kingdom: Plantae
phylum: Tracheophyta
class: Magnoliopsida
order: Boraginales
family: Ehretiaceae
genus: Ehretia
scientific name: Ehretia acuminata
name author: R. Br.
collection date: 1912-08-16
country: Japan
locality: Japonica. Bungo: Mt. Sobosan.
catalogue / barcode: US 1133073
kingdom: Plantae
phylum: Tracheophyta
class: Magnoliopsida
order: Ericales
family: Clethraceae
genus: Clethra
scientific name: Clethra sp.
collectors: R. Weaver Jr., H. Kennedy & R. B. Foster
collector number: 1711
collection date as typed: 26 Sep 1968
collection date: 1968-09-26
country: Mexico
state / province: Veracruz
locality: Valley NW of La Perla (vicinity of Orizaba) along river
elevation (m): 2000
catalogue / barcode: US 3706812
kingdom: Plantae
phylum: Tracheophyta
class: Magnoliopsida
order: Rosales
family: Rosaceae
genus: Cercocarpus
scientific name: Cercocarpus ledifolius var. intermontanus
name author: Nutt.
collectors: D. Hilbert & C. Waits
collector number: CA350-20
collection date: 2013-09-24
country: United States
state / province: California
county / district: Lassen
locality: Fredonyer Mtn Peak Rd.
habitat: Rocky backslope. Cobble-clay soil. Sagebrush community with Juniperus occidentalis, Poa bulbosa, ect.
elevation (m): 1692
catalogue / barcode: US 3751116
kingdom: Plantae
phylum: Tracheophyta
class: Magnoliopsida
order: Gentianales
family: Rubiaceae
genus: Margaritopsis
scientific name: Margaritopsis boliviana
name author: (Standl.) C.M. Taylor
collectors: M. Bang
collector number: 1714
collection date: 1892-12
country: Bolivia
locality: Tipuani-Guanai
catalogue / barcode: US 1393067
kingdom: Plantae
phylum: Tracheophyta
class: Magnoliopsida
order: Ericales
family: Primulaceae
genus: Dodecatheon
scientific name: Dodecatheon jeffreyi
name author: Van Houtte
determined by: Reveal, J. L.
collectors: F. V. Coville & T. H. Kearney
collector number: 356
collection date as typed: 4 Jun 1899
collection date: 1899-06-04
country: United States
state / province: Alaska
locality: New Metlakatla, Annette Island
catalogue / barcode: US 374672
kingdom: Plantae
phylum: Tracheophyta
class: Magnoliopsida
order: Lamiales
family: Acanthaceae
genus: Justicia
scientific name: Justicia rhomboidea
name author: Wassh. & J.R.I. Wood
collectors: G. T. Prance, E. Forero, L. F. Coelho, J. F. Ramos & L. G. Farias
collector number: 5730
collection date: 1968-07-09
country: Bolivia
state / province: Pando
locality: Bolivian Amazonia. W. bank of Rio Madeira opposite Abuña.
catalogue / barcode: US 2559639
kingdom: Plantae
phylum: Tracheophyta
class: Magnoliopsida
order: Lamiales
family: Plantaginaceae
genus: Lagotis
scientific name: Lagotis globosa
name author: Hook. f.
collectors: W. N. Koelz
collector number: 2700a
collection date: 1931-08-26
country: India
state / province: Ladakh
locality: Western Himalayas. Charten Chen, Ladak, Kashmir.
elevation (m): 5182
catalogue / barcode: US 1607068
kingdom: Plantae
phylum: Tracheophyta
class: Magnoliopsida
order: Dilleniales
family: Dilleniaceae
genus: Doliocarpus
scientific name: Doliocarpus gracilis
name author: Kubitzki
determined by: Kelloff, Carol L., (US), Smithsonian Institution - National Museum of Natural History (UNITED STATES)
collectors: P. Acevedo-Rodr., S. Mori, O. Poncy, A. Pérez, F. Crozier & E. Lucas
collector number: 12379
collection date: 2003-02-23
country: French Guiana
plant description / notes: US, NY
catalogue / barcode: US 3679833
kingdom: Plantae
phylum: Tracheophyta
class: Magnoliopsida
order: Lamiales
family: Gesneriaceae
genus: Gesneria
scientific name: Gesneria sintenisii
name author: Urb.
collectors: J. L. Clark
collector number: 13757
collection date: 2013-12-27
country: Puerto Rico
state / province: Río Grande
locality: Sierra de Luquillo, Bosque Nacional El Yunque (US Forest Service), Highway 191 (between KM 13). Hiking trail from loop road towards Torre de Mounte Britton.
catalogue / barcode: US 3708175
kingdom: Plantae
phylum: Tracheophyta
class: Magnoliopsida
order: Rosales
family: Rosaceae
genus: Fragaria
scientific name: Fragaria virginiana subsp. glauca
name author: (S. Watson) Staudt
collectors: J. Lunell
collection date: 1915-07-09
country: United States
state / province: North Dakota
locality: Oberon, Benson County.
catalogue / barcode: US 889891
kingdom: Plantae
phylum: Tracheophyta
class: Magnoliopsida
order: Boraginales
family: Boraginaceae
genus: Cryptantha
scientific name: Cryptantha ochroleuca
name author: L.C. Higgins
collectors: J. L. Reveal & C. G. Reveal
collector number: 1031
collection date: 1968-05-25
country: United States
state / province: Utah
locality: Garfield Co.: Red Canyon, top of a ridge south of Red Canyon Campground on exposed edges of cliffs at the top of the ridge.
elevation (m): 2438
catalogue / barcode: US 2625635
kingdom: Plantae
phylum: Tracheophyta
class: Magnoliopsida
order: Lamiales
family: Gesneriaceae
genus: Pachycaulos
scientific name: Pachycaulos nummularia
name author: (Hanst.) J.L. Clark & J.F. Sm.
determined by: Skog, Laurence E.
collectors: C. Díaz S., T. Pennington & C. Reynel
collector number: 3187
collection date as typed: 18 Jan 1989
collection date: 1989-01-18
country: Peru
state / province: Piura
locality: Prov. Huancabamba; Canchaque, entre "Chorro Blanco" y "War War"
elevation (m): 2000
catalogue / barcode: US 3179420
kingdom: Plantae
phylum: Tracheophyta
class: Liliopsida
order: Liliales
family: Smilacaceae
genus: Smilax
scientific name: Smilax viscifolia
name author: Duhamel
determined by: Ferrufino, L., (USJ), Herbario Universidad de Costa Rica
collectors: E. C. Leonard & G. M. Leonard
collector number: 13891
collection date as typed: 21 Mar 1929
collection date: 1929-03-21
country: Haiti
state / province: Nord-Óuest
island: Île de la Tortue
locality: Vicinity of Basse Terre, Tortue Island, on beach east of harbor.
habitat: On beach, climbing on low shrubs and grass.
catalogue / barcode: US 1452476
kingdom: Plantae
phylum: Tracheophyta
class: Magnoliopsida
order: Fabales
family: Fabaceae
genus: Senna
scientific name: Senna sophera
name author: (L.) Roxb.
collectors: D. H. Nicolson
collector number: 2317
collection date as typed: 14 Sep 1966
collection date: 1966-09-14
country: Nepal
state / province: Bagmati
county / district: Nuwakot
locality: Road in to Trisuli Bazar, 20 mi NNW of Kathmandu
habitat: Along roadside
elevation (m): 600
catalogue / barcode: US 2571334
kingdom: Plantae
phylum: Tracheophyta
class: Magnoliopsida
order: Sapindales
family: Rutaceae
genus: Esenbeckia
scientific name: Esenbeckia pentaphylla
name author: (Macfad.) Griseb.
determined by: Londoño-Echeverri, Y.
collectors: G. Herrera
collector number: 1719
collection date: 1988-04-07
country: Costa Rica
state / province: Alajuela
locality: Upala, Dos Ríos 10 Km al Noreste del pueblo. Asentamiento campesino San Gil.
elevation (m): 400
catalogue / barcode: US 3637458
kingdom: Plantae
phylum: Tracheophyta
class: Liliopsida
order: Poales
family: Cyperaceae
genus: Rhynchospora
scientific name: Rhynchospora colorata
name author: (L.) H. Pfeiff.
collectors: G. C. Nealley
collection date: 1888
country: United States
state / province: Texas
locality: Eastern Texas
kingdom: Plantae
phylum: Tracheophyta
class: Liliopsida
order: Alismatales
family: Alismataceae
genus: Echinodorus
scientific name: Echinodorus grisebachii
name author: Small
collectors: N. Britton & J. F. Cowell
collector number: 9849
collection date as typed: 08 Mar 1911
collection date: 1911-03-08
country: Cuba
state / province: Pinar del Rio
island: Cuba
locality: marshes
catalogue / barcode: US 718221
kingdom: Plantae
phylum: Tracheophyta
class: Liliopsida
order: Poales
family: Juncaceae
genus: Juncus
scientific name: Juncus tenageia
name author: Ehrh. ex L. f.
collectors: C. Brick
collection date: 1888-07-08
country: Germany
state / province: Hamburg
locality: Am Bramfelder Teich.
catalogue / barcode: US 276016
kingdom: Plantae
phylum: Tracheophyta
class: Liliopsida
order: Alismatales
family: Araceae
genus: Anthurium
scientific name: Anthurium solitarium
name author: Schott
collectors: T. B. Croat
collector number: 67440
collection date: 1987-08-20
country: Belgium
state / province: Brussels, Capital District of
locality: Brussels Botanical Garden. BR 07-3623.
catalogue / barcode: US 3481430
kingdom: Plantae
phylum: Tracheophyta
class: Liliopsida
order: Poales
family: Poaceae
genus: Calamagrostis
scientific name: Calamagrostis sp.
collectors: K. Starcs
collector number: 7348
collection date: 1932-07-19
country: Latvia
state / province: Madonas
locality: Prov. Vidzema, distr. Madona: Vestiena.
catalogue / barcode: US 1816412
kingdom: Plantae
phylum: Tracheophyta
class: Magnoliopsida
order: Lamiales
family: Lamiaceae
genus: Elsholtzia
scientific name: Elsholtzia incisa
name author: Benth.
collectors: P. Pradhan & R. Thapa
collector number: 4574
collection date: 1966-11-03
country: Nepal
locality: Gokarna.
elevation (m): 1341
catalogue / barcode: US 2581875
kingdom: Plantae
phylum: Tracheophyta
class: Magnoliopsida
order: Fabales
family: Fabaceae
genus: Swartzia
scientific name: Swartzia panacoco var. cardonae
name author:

▬▬▬▬▬▬

Problem to work on: Starting with the line that contains "catalogue / barcode: US 1607068" and going on through the line that contains "country: Puerto Rico", set out the data as a Markdown table with two columns, Row for the row number and Entry for the line, and leave out any blank lines.

Solution to the problem:
| Row | Entry |
|---|---|
| 1 | catalogue / barcode: US 1607068 |
| 2 | kingdom: Plantae |
| 3 | phylum: Tracheophyta |
| 4 | class: Magnoliopsida |
| 5 | order: Dilleniales |
| 6 | family: Dilleniaceae |
| 7 | genus: Doliocarpus |
| 8 | scientific name: Doliocarpus gracilis |
| 9 | name author: Kubitzki |
| 10 | determined by: Kelloff, Carol L., (US), Smithsonian Institution - National Museum of Natural History (UNITED STATES) |
| 11 | collectors: P. Acevedo-Rodr., S. Mori, O. Poncy, A. Pérez, F. Crozier & E. Lucas |
| 12 | collector number: 12379 |
| 13 | collection date: 2003-02-23 |
| 14 | country: French Guiana |
| 15 | plant description / notes: US, NY |
| 16 | catalogue / barcode: US 3679833 |
| 17 | kingdom: Plantae |
| 18 | phylum: Tracheophyta |
| 19 | class: Magnoliopsida |
| 20 | order: Lamiales |
| 21 | family: Gesneriaceae |
| 22 | genus: Gesneria |
| 23 | scientific name: Gesneria sintenisii |
| 24 | name author: Urb. |
| 25 | collectors: J. L. Clark |
| 26 | collector number: 13757 |
| 27 | collection date: 2013-12-27 |
| 28 | country: Puerto Rico |